Given text:
Visit law schools and sit in on a class (most law school admissions offices will set this up for you.) Talk with law students, attorneys, and judges. Visit courtrooms and observe trials. Read articles and books on the study of law and the legal profession. Seek internships in law-related settings. Consider law- related employment between college and law school. Making informed decisions will lead to an informed decision about law school and a successful career.
Law schools are interested in well-rounded students who know how to balance work with recreation. Recreation activities, including hobbies, athletics, and other pastimes, will help you relieve stress and return refreshed to your studies in both undergraduate and in law school.
Prepare for Letters of Recommendation
Requirements for letters vary between schools, most law schools require 1-3 letters of recommendation. Begin early to establish a network of professors and supervisors (for volunteer or paid work) who are familiar with your work. It is important to choose recommenders who know you well.
Academic Letters: At least one letter, and maybe two, should be from faculty members who have taught you in a class and are able to make specific observations about your personal and academic achievements and your potential for graduate study.

Request A: Summarize the law school preparation advice in two sentences.

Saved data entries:
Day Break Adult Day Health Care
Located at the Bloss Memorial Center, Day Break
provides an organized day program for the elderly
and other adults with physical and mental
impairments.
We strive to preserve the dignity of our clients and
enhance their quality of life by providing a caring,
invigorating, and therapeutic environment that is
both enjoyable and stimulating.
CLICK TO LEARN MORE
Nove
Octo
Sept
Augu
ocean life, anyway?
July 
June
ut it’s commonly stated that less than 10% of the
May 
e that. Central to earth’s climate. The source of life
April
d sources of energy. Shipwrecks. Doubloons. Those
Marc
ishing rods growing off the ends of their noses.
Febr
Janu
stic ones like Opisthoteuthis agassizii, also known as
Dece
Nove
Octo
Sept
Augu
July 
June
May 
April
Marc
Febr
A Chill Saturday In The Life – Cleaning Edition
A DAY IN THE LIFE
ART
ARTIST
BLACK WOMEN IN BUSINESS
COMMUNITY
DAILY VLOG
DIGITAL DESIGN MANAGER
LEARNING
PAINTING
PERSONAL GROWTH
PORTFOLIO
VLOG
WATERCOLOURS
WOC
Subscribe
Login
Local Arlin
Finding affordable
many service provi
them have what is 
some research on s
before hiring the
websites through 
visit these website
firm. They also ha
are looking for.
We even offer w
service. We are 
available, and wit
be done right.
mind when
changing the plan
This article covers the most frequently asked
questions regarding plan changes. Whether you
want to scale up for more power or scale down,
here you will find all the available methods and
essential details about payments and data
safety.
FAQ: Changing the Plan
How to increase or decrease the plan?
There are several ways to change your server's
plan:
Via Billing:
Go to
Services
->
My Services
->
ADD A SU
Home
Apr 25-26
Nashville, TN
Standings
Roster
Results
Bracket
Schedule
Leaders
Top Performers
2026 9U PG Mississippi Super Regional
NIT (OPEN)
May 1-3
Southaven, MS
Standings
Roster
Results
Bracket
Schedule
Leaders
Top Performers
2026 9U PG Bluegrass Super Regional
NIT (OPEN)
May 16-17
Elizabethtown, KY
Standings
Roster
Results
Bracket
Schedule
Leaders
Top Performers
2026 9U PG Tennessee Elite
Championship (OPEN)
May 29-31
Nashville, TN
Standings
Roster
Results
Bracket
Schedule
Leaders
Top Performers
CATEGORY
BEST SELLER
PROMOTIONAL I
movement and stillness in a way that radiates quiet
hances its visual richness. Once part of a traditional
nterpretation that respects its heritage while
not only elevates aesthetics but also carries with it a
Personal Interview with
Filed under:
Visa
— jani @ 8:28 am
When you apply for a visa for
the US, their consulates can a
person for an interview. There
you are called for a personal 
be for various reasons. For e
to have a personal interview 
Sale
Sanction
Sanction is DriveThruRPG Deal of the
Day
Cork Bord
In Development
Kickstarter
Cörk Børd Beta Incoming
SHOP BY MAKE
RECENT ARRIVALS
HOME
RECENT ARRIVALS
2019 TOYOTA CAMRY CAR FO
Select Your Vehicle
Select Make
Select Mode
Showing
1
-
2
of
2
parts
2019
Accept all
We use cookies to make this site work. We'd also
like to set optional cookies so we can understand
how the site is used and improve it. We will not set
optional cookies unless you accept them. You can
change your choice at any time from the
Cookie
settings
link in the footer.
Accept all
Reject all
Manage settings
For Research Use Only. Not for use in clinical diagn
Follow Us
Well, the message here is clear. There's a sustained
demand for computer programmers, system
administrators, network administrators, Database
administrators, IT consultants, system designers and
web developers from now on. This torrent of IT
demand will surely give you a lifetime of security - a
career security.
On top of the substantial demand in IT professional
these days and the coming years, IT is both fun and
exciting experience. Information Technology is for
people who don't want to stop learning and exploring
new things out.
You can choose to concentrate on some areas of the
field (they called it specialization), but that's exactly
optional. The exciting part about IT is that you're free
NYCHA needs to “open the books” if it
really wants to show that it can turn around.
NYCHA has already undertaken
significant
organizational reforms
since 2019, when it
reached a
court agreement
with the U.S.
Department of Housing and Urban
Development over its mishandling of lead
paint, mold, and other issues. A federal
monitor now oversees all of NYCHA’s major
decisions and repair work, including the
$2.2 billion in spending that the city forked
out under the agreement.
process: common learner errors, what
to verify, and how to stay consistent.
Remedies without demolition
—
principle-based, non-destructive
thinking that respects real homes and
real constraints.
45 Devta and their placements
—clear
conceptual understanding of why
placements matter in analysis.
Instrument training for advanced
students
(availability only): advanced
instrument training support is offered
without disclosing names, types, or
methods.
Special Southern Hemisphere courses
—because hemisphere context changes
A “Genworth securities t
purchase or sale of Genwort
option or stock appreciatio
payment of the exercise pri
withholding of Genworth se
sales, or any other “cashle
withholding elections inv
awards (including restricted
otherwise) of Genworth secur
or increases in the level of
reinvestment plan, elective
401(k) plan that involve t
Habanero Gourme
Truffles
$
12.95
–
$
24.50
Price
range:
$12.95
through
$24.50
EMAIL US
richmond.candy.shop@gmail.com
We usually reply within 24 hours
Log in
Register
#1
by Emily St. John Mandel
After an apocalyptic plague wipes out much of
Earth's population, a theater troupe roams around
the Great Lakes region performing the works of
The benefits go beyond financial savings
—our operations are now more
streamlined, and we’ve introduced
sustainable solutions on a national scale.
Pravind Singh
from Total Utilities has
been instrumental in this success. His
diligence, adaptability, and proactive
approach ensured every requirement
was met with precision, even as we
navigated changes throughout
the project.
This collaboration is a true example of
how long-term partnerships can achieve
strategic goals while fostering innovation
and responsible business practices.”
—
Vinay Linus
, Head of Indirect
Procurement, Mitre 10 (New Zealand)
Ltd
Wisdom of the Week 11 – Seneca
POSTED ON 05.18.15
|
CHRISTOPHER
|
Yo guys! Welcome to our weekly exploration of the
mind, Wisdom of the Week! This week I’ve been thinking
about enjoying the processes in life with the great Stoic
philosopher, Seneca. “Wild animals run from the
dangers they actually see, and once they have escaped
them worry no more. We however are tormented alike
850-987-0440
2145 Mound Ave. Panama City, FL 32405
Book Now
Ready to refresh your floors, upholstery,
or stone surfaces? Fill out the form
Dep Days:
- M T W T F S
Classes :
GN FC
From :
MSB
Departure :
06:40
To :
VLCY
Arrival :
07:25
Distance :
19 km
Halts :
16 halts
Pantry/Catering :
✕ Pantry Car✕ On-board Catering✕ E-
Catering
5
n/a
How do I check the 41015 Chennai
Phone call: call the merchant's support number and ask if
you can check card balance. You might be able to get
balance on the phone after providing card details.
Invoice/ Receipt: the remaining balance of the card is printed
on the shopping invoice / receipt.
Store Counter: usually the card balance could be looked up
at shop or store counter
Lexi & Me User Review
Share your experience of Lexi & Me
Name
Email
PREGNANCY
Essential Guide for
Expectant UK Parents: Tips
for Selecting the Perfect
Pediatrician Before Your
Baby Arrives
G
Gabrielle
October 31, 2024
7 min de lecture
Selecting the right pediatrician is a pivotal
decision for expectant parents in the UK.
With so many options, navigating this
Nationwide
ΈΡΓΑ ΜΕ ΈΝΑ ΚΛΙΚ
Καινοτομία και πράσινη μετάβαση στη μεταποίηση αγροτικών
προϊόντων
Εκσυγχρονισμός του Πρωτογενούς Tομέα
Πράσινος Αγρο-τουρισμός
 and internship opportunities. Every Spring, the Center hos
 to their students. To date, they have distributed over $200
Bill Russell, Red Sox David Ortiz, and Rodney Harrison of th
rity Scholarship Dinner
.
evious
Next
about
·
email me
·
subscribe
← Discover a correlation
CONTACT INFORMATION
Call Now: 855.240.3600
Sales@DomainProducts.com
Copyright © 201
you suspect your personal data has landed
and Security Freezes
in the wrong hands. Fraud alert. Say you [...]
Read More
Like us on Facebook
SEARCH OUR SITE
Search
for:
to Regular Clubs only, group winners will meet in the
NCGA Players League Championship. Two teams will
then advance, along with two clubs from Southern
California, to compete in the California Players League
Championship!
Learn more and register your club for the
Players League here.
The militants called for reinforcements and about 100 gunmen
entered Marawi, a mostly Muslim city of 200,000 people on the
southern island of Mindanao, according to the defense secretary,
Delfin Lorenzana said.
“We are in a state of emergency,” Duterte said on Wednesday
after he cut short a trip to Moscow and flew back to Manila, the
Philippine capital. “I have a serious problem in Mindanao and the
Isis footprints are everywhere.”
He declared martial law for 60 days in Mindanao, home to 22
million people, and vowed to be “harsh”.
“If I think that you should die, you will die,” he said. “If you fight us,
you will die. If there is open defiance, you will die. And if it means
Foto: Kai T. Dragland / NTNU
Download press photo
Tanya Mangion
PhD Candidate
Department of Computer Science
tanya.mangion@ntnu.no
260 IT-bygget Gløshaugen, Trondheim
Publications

Request B: Edit the records from their first line up to and including the line containing "enhance their quality", replacing "clients" with "participants" and leaving everything else unchanged.

Written answer A: Prospective law students should explore the field by visiting law schools and courtrooms, talking with law students, attorneys, and judges, reading about the legal profession, and seeking law-related internships or employment, while also balancing their work with recreation. Most law schools require one to three letters of recommendation, and applicants should begin early to build a network of professors and supervisors who know them well, with at least one letter coming from a faculty member who can speak to their academic achievements and potential for graduate study.

Written answer B:
Day Break Adult Day Health Care
Located at the Bloss Memorial Center, Day Break
provides an organized day program for the elderly
and other adults with physical and mental
impairments.
We strive to preserve the dignity of our participants and
enhance their quality of life by providing a caring,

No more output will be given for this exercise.